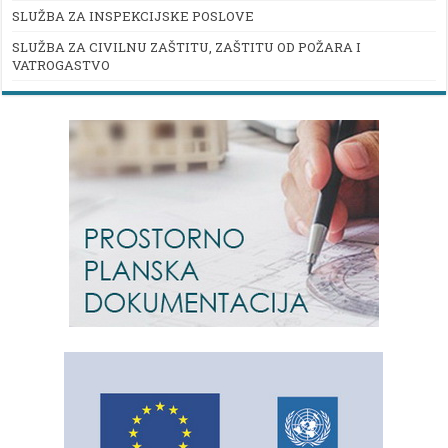
SLUŽBA ZA INSPEKCIJSKE POSLOVE
SLUŽBA ZA CIVILNU ZAŠTITU, ZAŠTITU OD POŽARA I
VATROGASTVO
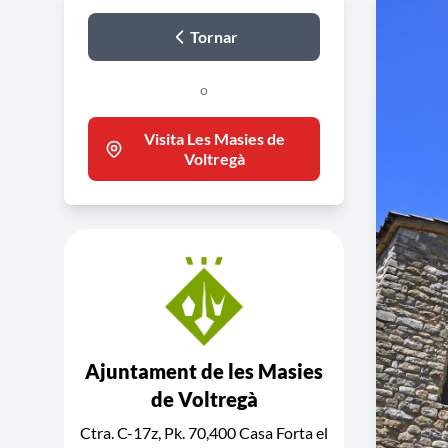
Tornar
o
Visita Les Masies de
Voltregà
Ajuntament de les Masies
de Voltregà
Ctra. C-17z, Pk. 70,400 Casa Forta el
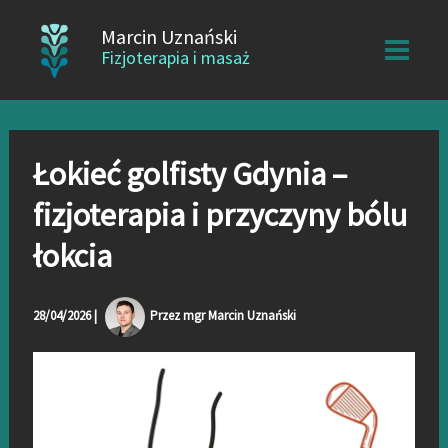
Przejdź
Marcin Uznański
do
Fizjoterapia i masaż
treści
Łokieć golfisty Gdynia –
fizjoterapia i przyczyny bólu
łokcia
28/04/2026
|
Przez
mgr Marcin Uznański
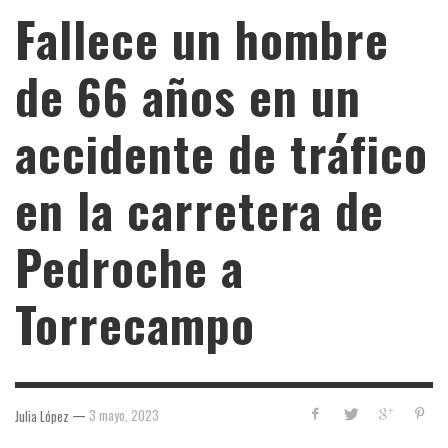
Fallece un hombre
de 66 años en un
accidente de tráfico
en la carretera de
Pedroche a
Torrecampo
—
3 mayo, 2023
Julia López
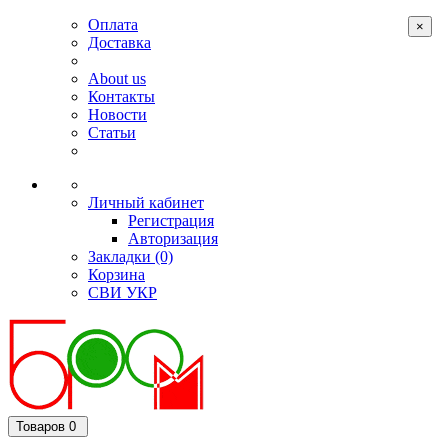
Оплата
×
Доставка
About us
Контакты
Новости
Статьи
Личный кабинет
Регистрация
Авторизация
Закладки (0)
Корзина
СВИ
УКР
Товаров 0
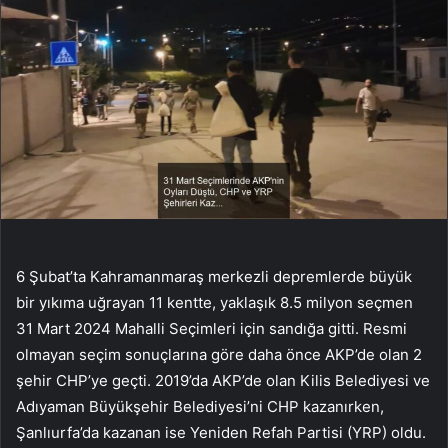
6 Şubat’ta Kahramanmaraş merkezli depremlerde büyük
bir yıkıma uğrayan 11 kentte, yaklaşık 8.5 milyon seçmen
31 Mart 2024 Mahalli Seçimleri için sandığa gitti. Resmi
olmayan seçim sonuçlarına göre daha önce AKP’de olan 2
şehir CHP’ye geçti. 2019’da AKP’de olan Kilis Belediyesi ve
Adıyaman Büyükşehir Belediyesi’ni CHP kazanırken,
Şanlıurfa’da kazanan ise Yeniden Refah Partisi (YRP) oldu.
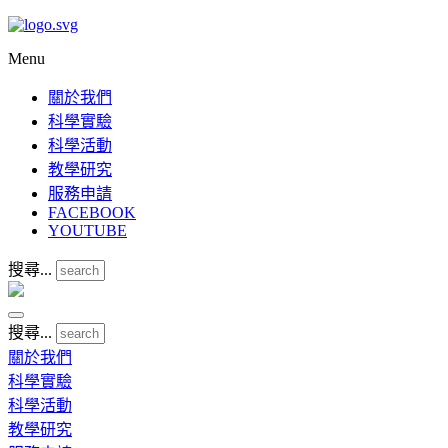
Menu
關於我們
科學實驗
科學活動
教學研究
服務申請
FACEBOOK
YOUTUBE
搜尋...
搜尋...
關於我們
科學實驗
科學活動
教學研究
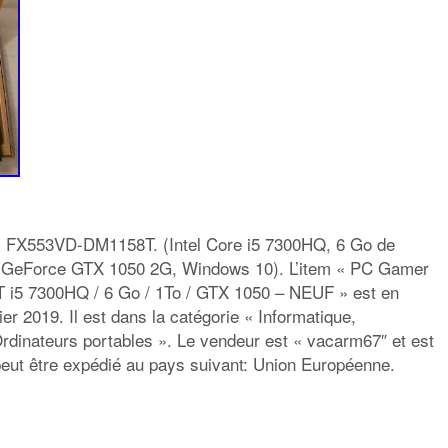
FX553VD-DM1158T. (Intel Core i5 7300HQ, 6 Go de
a GeForce GTX 1050 2G, Windows 10). L’item « PC Gamer
 7300HQ / 6 Go / 1To / GTX 1050 – NEUF » est en
er 2019. Il est dans la catégorie « Informatique,
rdinateurs portables ». Le vendeur est « vacarm67″ et est
e peut être expédié au pays suivant: Union Européenne.
rtager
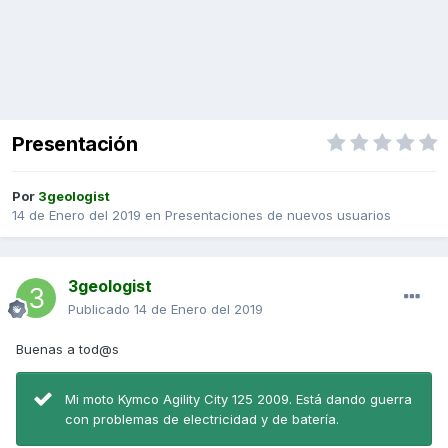
Presentación
Por
3geologist
14 de Enero del 2019
en
Presentaciones de nuevos usuarios
3geologist
Publicado
14 de Enero del 2019
Buenas a tod@s
Mi moto Kymco Agility City 125 2009. Está dando guerra
con problemas de electricidad y de batería.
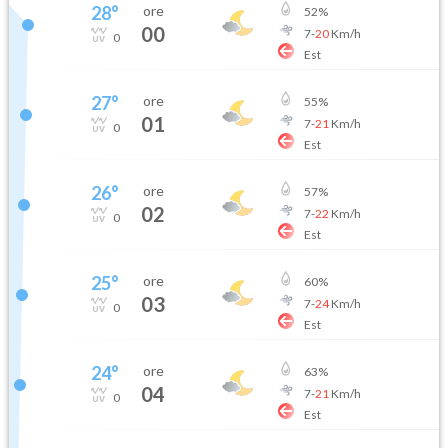
28
°
ore
52
%
00
7
-
20
Km/h
0
Est
27
°
ore
55
%
01
7
-
21
Km/h
0
Est
26
°
ore
57
%
02
7
-
22
Km/h
0
Est
25
°
ore
60
%
03
7
-
24
Km/h
0
Est
24
°
ore
63
%
04
7
-
21
Km/h
0
Est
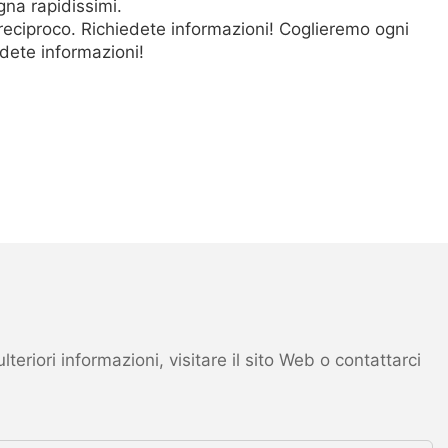
gna rapidissimi.
eciproco. Richiedete informazioni! Coglieremo ogni
edete informazioni!
eriori informazioni, visitare il sito Web o contattarci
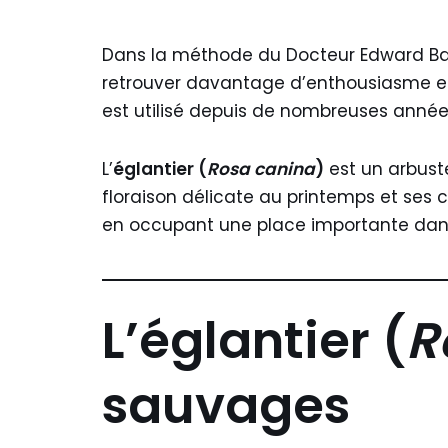
Dans la méthode du Docteur Edward B
retrouver davantage d’enthousiasme et d’
est utilisé depuis de nombreuses anné
L’
églantier (
Rosa canina
)
est un arbust
floraison délicate au printemps et ses c
en occupant une place importante dans 
L’églantier (
R
sauvages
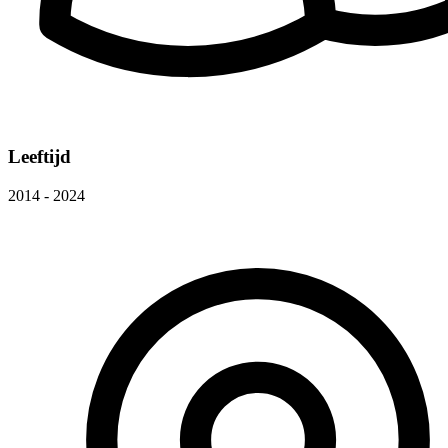
Leeftijd
2014 - 2024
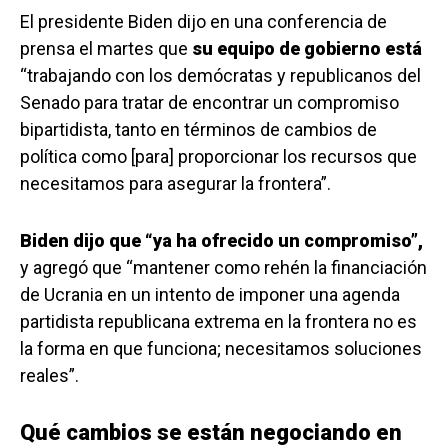
El presidente Biden dijo en una conferencia de
prensa el martes que
su equipo de gobierno está
“trabajando con los demócratas y republicanos del
Senado para tratar de encontrar un compromiso
bipartidista, tanto en términos de cambios de
política como [para] proporcionar los recursos que
necesitamos para asegurar la frontera”.
Biden dijo que “ya ha ofrecido un compromiso”,
y agregó que “mantener como rehén la financiación
de Ucrania en un intento de imponer una agenda
partidista republicana extrema en la frontera no es
la forma en que funciona; necesitamos soluciones
reales”.
Qué cambios se están negociando en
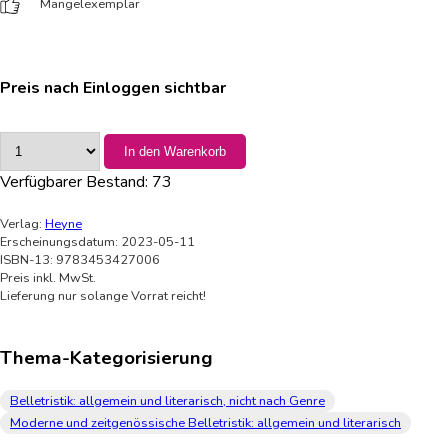
Mängelexemplar
Preis nach Einloggen sichtbar
In den Warenkorb
Verfügbarer Bestand:
73
Verlag:
Heyne
Erscheinungsdatum: 2023-05-11
ISBN-13: 9783453427006
Preis inkl. MwSt.
Lieferung nur solange Vorrat reicht!
Thema-Kategorisierung
Belletristik: allgemein und literarisch, nicht nach Genre
Moderne und zeitgenössische Belletristik: allgemein und literarisch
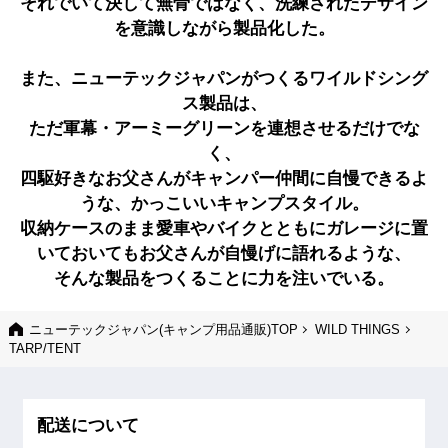
それでいて決して無骨ではなく、洗練されたデザイン
を意識しながら製品化した。
また、ニューテックジャパンがつくるワイルドシング
ス製品は、
ただ軍幕・アーミーグリーンを連想させるだけでな
く、
四駆好きなお父さんがキャンパー仲間に自慢できるよ
うな、かっこいいキャンプスタイル。
収納ケースのまま愛車やバイクとともにガレージに置
いておいてもお父さんが自慢げに語れるような、
そんな製品をつくることに力を注いでいる。
ニューテックジャパン(キャンプ用品通販)TOP
WILD THINGS
TARP/TENT
配送について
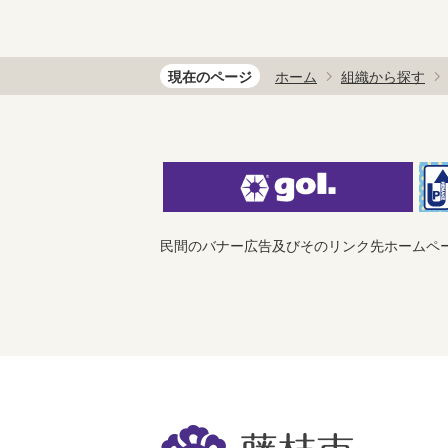
現在のページ
ホーム
組織から探す
民間のバナー広告及びそのリンク先ホームペ
藤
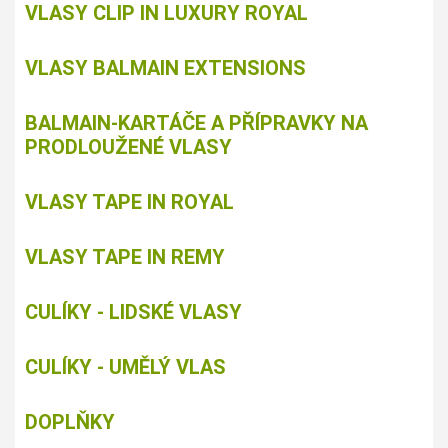
VLASY CLIP IN LUXURY ROYAL
VLASY BALMAIN EXTENSIONS
BALMAIN-KARTÁČE A PŘÍPRAVKY NA
PRODLOUŽENÉ VLASY
VLASY TAPE IN ROYAL
VLASY TAPE IN REMY
CULÍKY - LIDSKÉ VLASY
CULÍKY - UMĚLÝ VLAS
DOPLŇKY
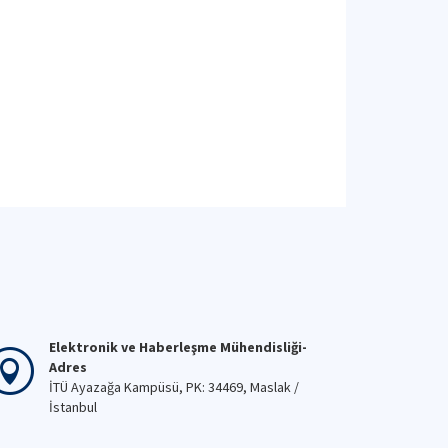
Elektronik ve Haberleşme Mühendisliği-
Adres
İTÜ Ayazağa Kampüsü, PK: 34469, Maslak /
İstanbul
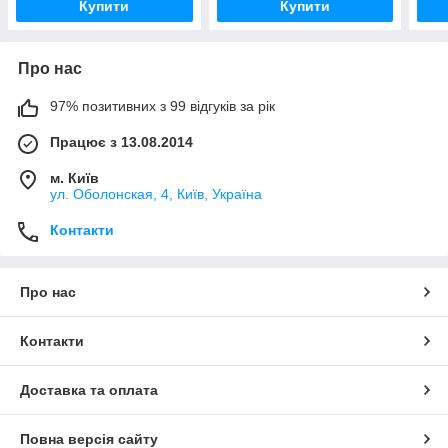
Купити
Купити
Про нас
97% позитивних з 99 відгуків за рік
Працює з 13.08.2014
м. Київ
ул. Оболонская, 4, Київ, Україна
Контакти
Про нас
Контакти
Доставка та оплата
Повна версія сайту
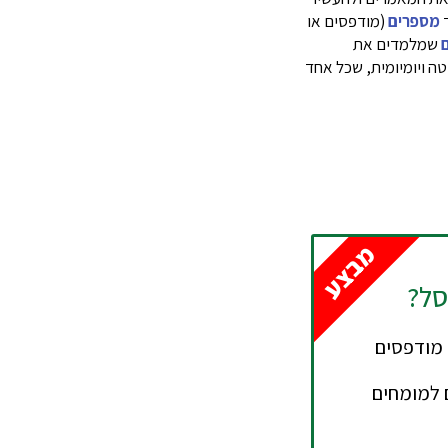
ד
מספרים
(מודפסים או
שמלמדים את
ה ויומיומית, שכל אחד
מבצע
סל?
ים - מודפסים
 למומחים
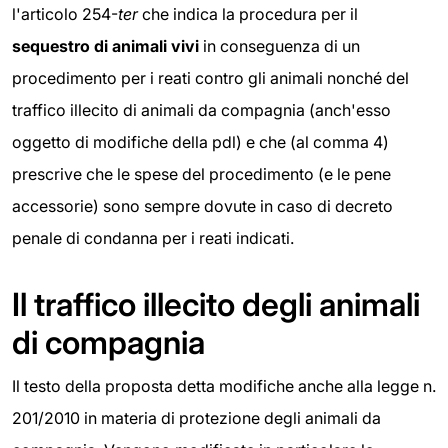
l'articolo 254-
ter
che indica la procedura per il
sequestro di animali vivi
in conseguenza di un
procedimento per i reati contro gli animali nonché del
traffico illecito di animali da compagnia (anch'esso
oggetto di modifiche della pdl) e che (al comma 4)
prescrive che le spese del procedimento (e le pene
accessorie) sono sempre dovute in caso di decreto
penale di condanna per i reati indicati.
Il traffico illecito degli animali
di compagnia
Il testo della proposta detta modifiche anche alla legge n.
201/2010 in materia di protezione degli animali da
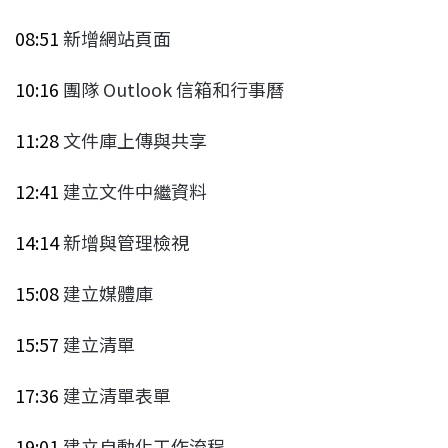
08:51
新增網站頁面
10:16
團隊 Outlook 信箱和行事曆
11:28
文件庫上傳與共享
12:41
建立文件中繼資料
14:14
新增與管理檢視
15:08
建立媒體庫
15:57
建立清單
17:36
建立清單表單
19:01
建立自動化工作流程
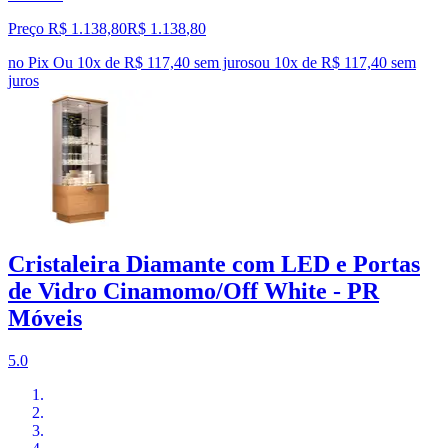
Preço R$ 1.138,80
R$
1.138
,
80
no Pix
Ou 10x de R$ 117,40 sem juros
ou
10
x de
R$ 117,40
sem
juros
Cristaleira Diamante com LED e Portas
de Vidro Cinamomo/Off White - PR
Móveis
5.0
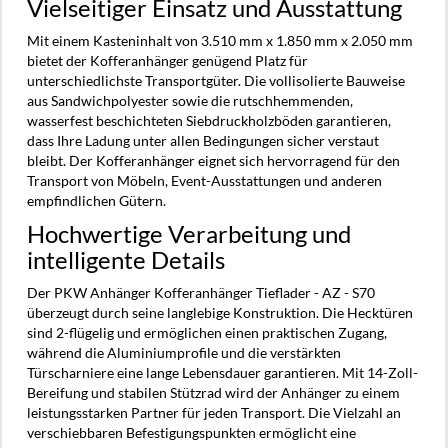
Vielseitiger Einsatz und Ausstattung
Mit einem Kasteninhalt von 3.510 mm x 1.850 mm x 2.050 mm
bietet der Kofferanhänger genügend Platz für
unterschiedlichste Transportgüter. Die vollisolierte Bauweise
aus Sandwichpolyester sowie die rutschhemmenden,
wasserfest beschichteten Siebdruckholzböden garantieren,
dass Ihre Ladung unter allen Bedingungen sicher verstaut
bleibt. Der Kofferanhänger eignet sich hervorragend für den
Transport von Möbeln, Event-Ausstattungen und anderen
empfindlichen Gütern.
Hochwertige Verarbeitung und
intelligente Details
Der PKW Anhänger Kofferanhänger Tieflader - AZ - S70
überzeugt durch seine langlebige Konstruktion. Die Hecktüren
sind 2-flügelig und ermöglichen einen praktischen Zugang,
während die Aluminiumprofile und die verstärkten
Türscharniere eine lange Lebensdauer garantieren. Mit 14-Zoll-
Bereifung und stabilen Stützrad wird der Anhänger zu einem
leistungsstarken Partner für jeden Transport. Die Vielzahl an
verschiebbaren Befestigungspunkten ermöglicht eine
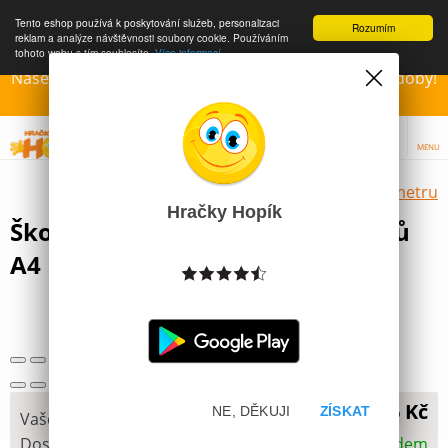
Tento eshop používá k poskytování služeb, personalizaci
Rozumím
reklam a analýze návštěvnosti soubory cookie. Používáním
tohoto webu s tím souhlasíte.
Více informací
Naše Prodejny – Otevřeny dle otvírací prázdninové doby!
Přejeme krásné léto!!!
MENU
Výběr hraček dle zvoleného parametru
Hračky Hopík
Školní Sešit 444 linkovaný 40 listů
A4
Další obrázky
36 Kč
NE, DĚKUJI
ZÍSKAT
Vaše cena
Dostupnost
Skladem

--- --- ---

◆ Your assignment
Quote everything in the data above, from the very beginning down to the line that contains "mgr Marcin Uznański", including that line. Leave the pictures out.

◆ Response to this exercise
SLUŽBA ZA INSPEKCIJSKE POSLOVE
SLUŽBA ZA CIVILNU ZAŠTITU, ZAŠTITU OD POŽARA I
VATROGASTVO
Tornar
o
Visita Les Masies de
Voltregà
Ajuntament de les Masies
de Voltregà
Ctra. C-17z, Pk. 70,400 Casa Forta el
Przejdź
Marcin Uznański
do
Fizjoterapia i masaż
treści
Łokieć golfisty Gdynia –
fizjoterapia i przyczyny bólu
łokcia
28/04/2026
|
Przez
mgr Marcin Uznański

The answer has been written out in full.